Source document ::
____________________

# Frequent flier award to India



## Judy (Dec 6, 2009)

I'm trying to figure out how best to score frequent flier award seats from Florida to Mumbai.  They should become available by the end of this month.  Most of our miles are on Delta, but the research I've been able to do at delta.com (using different, already available dates) seems to indicate that the cost in mileage would be at least 50% higher than their published award charts, and we don't have enough miles for those inflated prices.  We also have some miles on United, American and Continental.  For all of you experienced travelers, can you tell me which airlines are likely to have decent availability at reasonable prices (in miles)?  Can you share techniques for success?
Please don't tell me to ask on Flier Talk.  Since I'm not a Titanium level frequent flier, those people consider me a "frequent buyer" not worthy of help


----------



## DeniseM (Dec 6, 2009)

Judy, if you need more miles, consider applying for a British Airways VISA for 50K miles.  You and your spouse can each apply for separate cards.  Then, if you charge $2,000 on each card over the next 3 mos., you will each earn another 50K miles.  Originally, this offer was supposed to be over Nov. 30th, but people are still applying and being accepted.

____________________

Supplied material ::
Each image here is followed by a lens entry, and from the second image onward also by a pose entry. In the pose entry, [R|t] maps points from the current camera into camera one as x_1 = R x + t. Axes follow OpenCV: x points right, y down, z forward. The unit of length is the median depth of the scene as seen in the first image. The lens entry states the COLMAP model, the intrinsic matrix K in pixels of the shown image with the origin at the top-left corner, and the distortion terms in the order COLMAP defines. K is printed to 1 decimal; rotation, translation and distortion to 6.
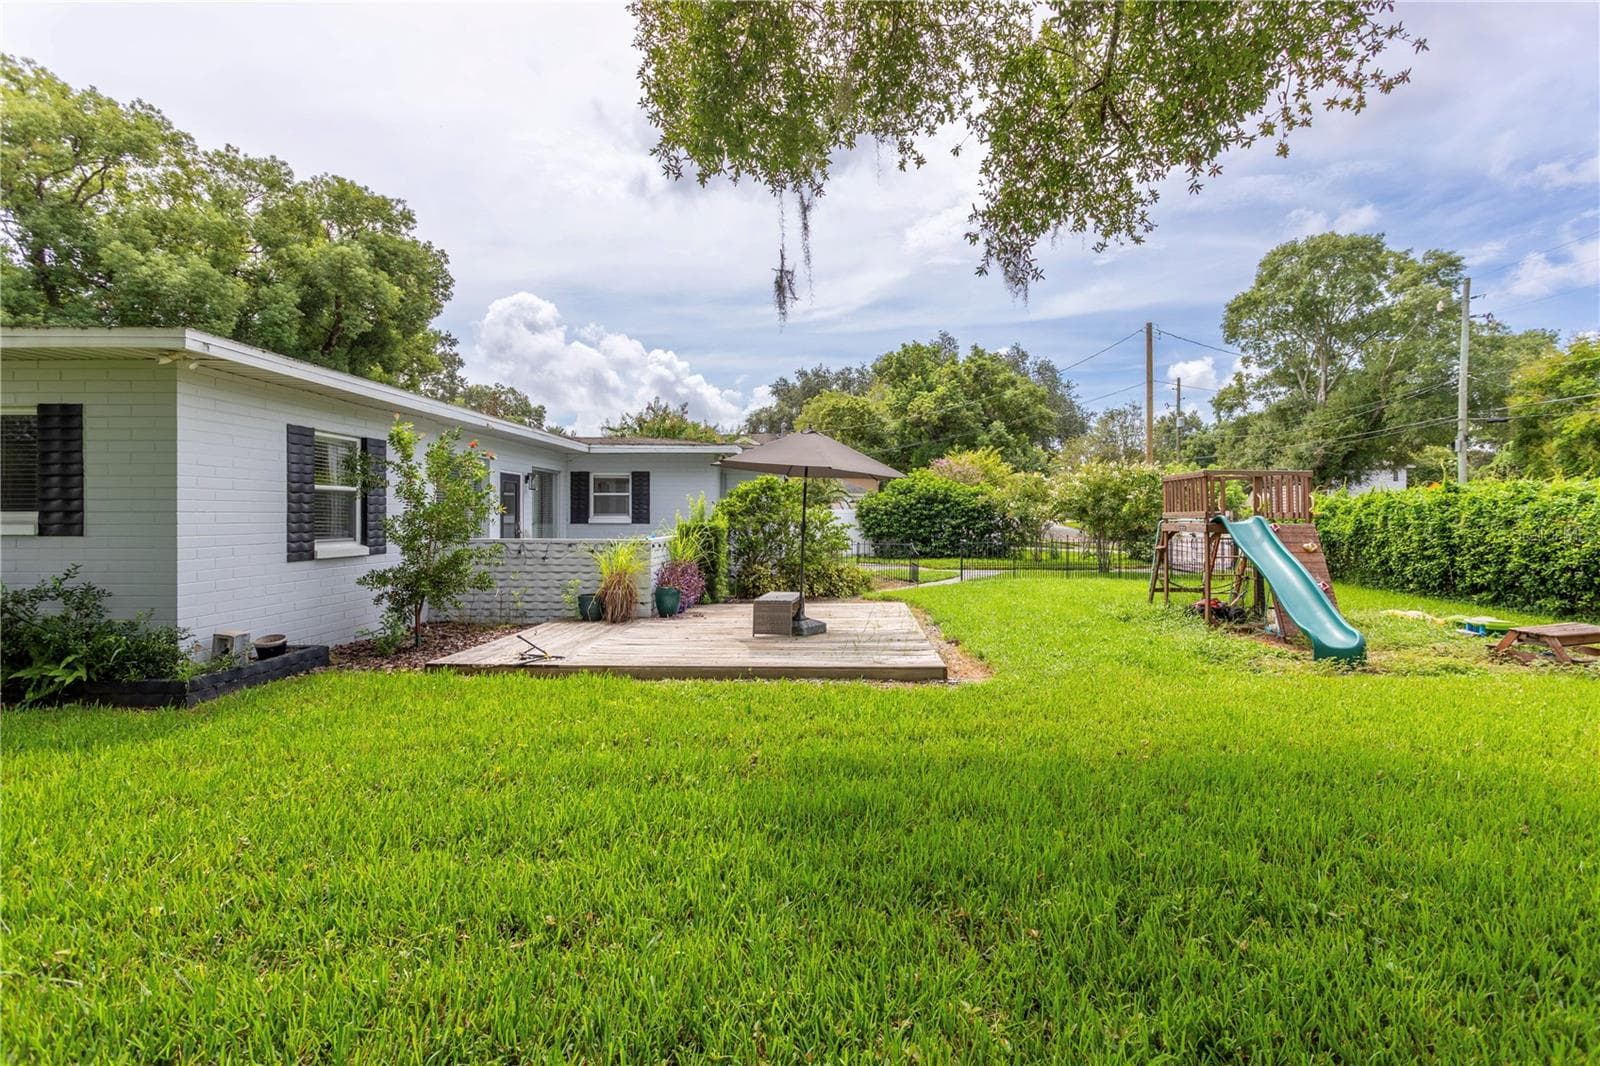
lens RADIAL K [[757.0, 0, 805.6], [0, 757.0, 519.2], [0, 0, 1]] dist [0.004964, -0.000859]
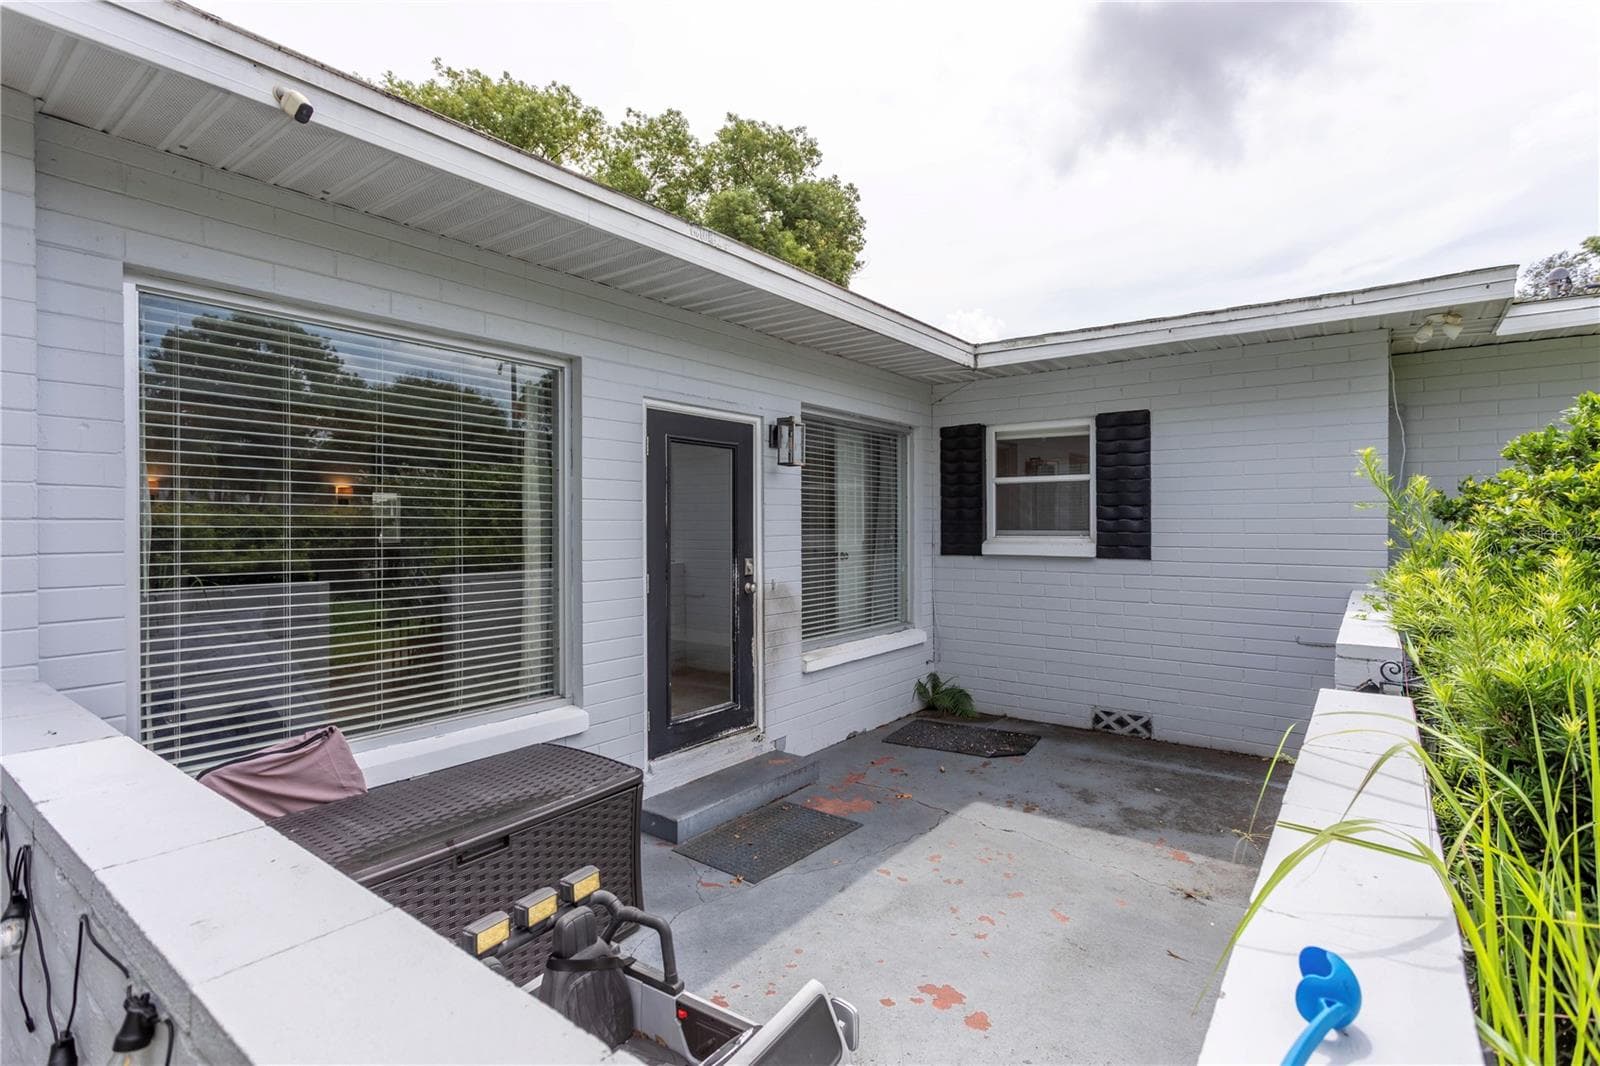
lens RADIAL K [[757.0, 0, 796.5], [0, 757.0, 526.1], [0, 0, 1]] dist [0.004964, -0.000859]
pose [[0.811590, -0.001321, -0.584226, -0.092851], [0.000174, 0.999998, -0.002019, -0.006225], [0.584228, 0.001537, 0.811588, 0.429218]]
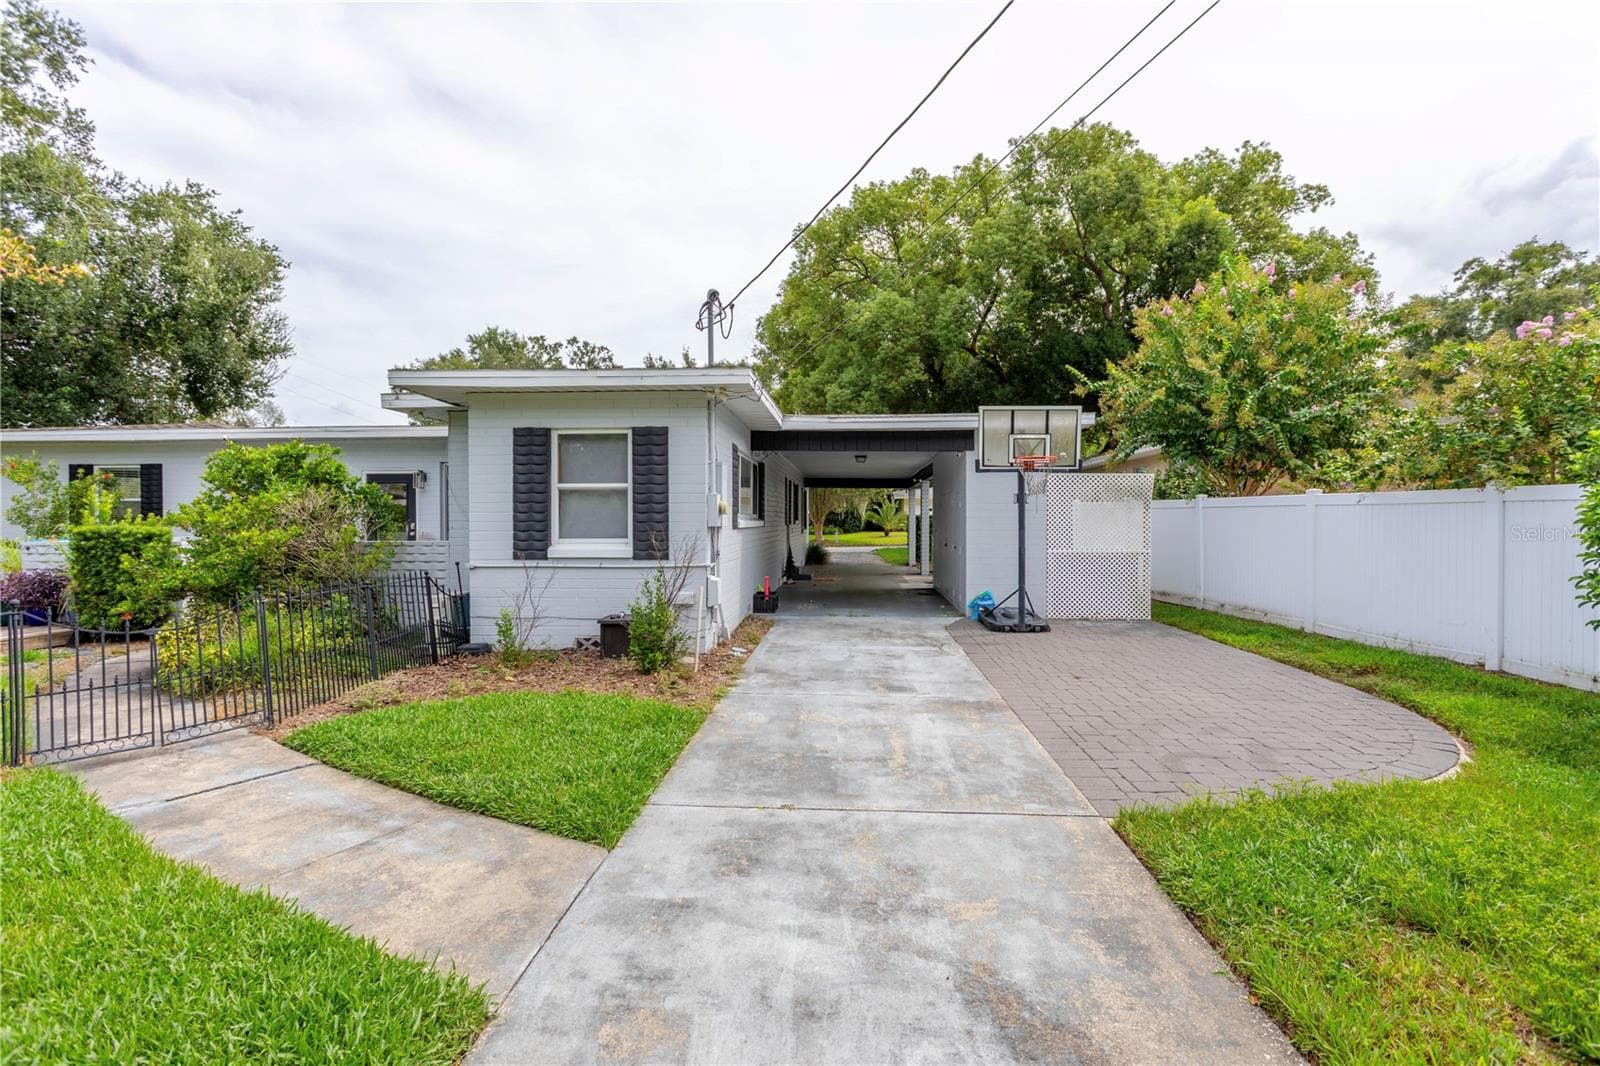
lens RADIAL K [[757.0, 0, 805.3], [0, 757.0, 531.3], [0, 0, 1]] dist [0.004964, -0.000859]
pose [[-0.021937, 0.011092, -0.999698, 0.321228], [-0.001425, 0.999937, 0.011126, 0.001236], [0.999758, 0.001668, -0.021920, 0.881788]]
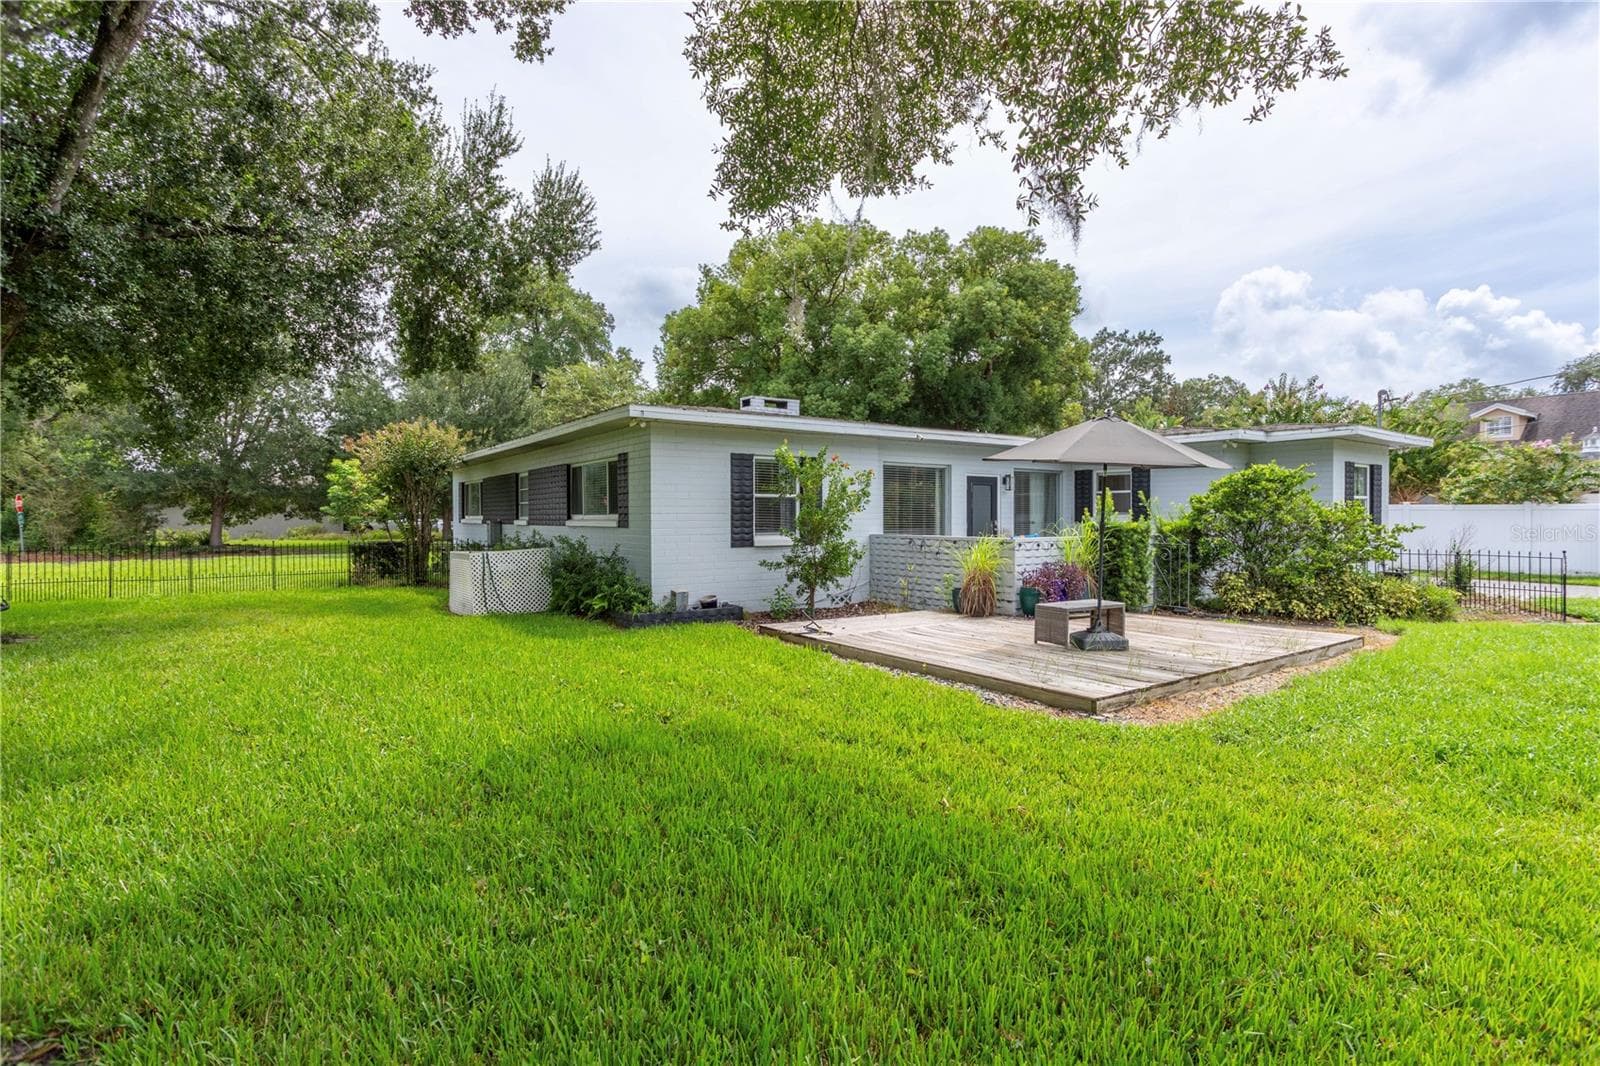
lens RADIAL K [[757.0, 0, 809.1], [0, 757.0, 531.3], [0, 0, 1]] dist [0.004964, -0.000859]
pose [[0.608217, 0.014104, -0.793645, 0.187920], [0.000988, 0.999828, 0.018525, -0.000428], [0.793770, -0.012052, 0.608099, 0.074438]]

____________________

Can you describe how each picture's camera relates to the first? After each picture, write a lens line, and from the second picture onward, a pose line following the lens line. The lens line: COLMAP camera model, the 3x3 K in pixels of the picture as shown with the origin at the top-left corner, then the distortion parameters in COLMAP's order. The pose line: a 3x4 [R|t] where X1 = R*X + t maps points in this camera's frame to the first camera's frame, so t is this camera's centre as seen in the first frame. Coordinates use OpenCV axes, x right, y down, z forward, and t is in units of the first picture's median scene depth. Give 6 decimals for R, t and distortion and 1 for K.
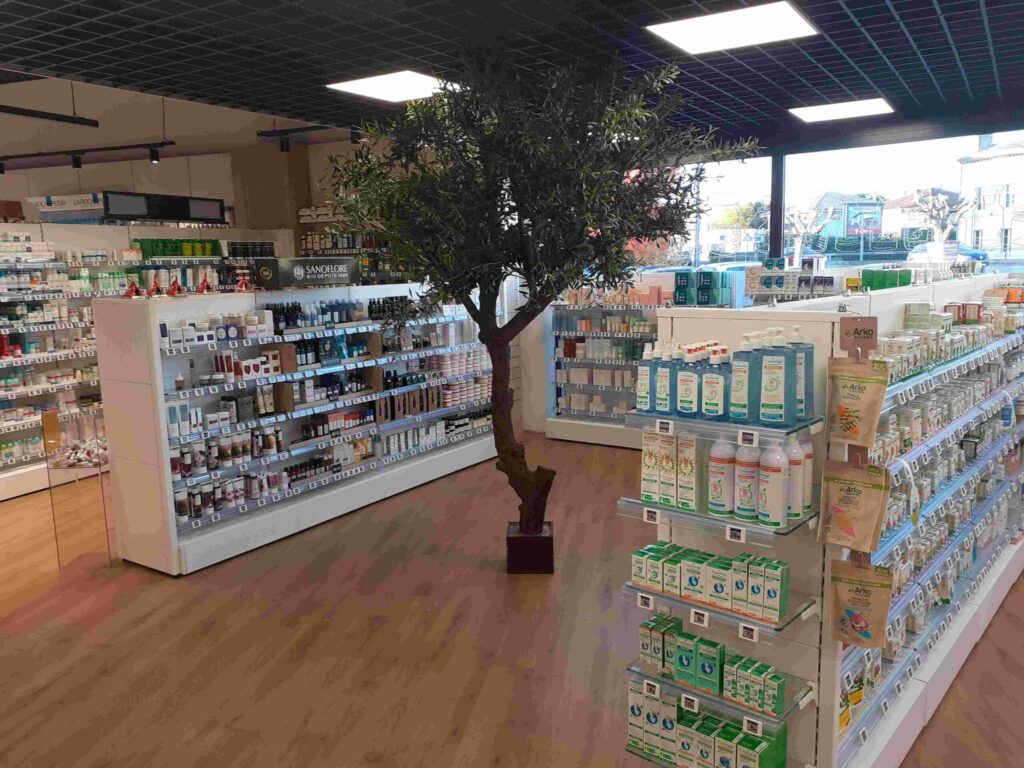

____________________

Required work :: Edit the thread on frequent flier awards to India between "## Judy (Dec" and "DeniseM (Dec 6, 2009)", inclusive, giving that part again with "Mumbai" changed to "Delhi". The rows are separate material and have no connection to the thread on frequent flier awards to India.

Completed task ::
## Judy (Dec 6, 2009)

I'm trying to figure out how best to score frequent flier award seats from Florida to Delhi.  They should become available by the end of this month.  Most of our miles are on Delta, but the research I've been able to do at delta.com (using different, already available dates) seems to indicate that the cost in mileage would be at least 50% higher than their published award charts, and we don't have enough miles for those inflated prices.  We also have some miles on United, American and Continental.  For all of you experienced travelers, can you tell me which airlines are likely to have decent availability at reasonable prices (in miles)?  Can you share techniques for success?
Please don't tell me to ask on Flier Talk.  Since I'm not a Titanium level frequent flier, those people consider me a "frequent buyer" not worthy of help


----------



## DeniseM (Dec 6, 2009)